Ohel Rachel Synagogue
Jewish communities have existed in China for over 13 centuries, but today architectural traces are hard to find. Ohel Rachel Synagogue was built in 1917 by the affluent Iraqi Jewish population of Shanghai. Though it still stands, Ohel Rachel has not escaped recent decades without damage. Of the many associated structures that used to surround the synagogue, including a library and mikvah, only the school building has survived.
Shanghai’s Jewish community worshipped in Ohel Rachel Synagogue until 1952 when Chinese authorities seized the property and stripped the interior of furnishings and decoration. The windows and chandeliers were shattered during the Cultural Revolution. In 1993, Shanghai declared Ohel Rachel a historic landmark but the building functioned as offices and storage for the Communist Party Youth League for another five years. The synagogue was finally cleaned and painted in preparation for a visit from then First Lady Hillary Rodham Clinton, but no structural repairs were made.
How We Helped
WMF placed Ohel Rachel Synagogue on the 2002 Watch because of structural problems and development pressures from the surrounding metropolis. The synagogue was plagued by vegetation and a roof that leaked. The Jewish community of Shanghai sought to repair the building and return it to its 1920 appearance, to be used once again as a place of worship and a museum documenting the long Jewish-Chinese history.

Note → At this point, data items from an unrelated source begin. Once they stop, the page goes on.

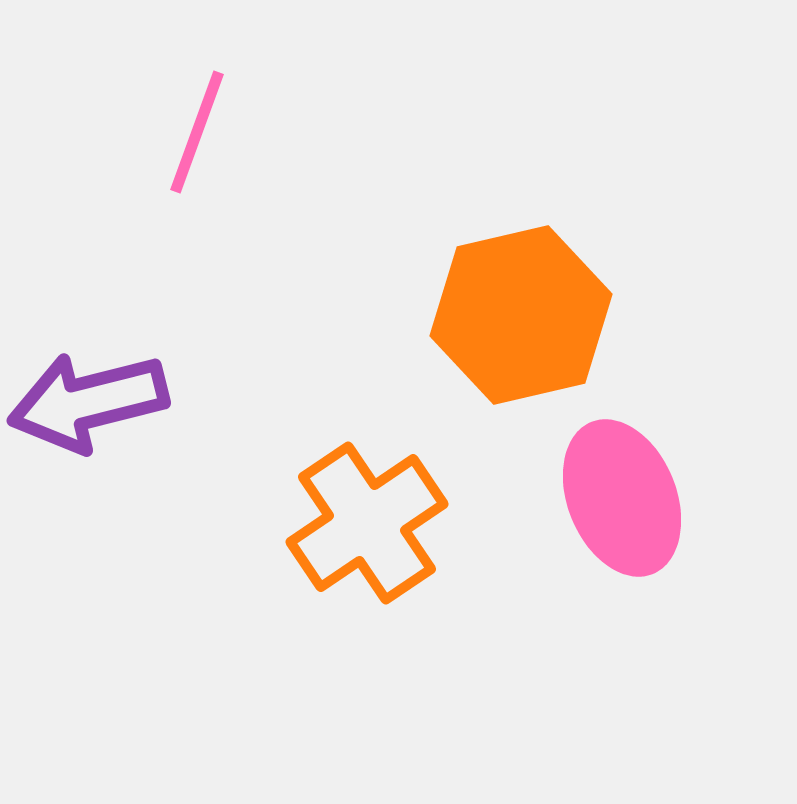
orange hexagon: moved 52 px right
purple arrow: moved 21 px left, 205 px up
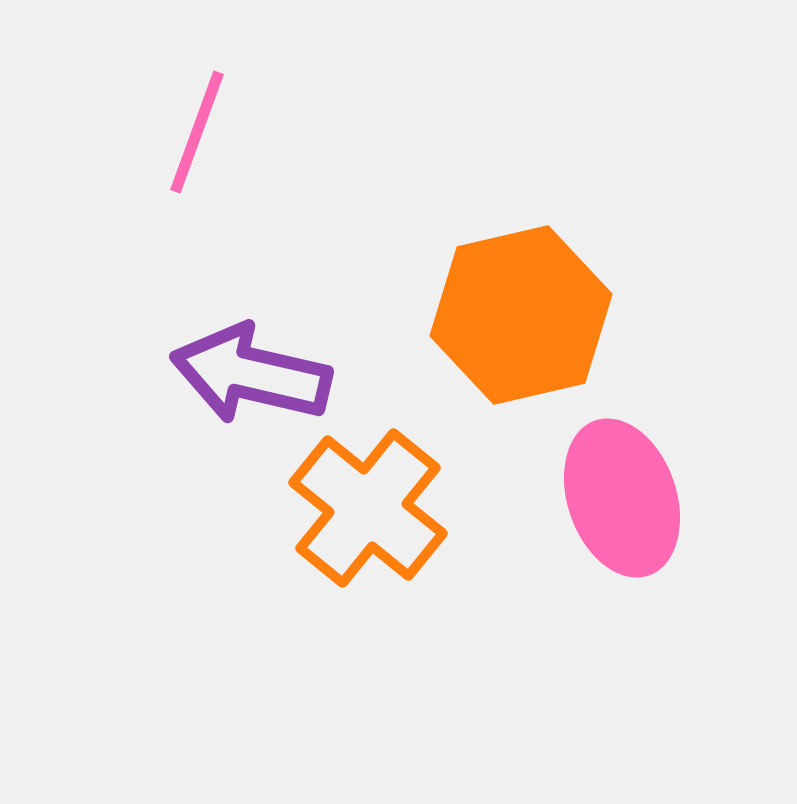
purple arrow: moved 163 px right, 28 px up; rotated 27 degrees clockwise
pink ellipse: rotated 3 degrees clockwise
orange cross: moved 1 px right, 15 px up; rotated 17 degrees counterclockwise
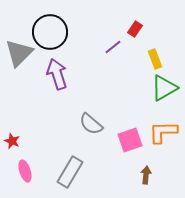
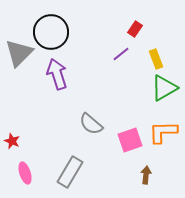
black circle: moved 1 px right
purple line: moved 8 px right, 7 px down
yellow rectangle: moved 1 px right
pink ellipse: moved 2 px down
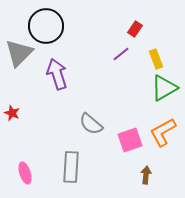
black circle: moved 5 px left, 6 px up
orange L-shape: rotated 28 degrees counterclockwise
red star: moved 28 px up
gray rectangle: moved 1 px right, 5 px up; rotated 28 degrees counterclockwise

The Jewish Heritage Program of the World Monuments Fund provided a grant for the planning stages of the project. In two years, the Jewish community of Shanghai, working closely with WMF, documented the site and created a long-term management plan. WMF Watch-listed the synagogue again in 2004 to show continued support for the project and maintain awareness of the conservation efforts in Shanghai.
Why It Matters
In the 1930s and 1940s, Ohel Rachel Synagogue was a refuge for Jews who flocked to China in order to escape persecution in Europe. Shanghai welcomed an astonishing 17,000 Jewish immigrants during that time because of its open-door immigration policy. Due to subsequent political developments, Ohel Rachel is the only one remaining of seven synagogues that populated Shanghai: five were demolished and one has been converted into an office building.
In 2008, Ohel Rachel Synagogue held its first religious wedding after more than 60 years of misuse. In its restored capacity as a synagogue and its new one as a museum, Ohel Rachel honors the long history of the Jewish presence in China.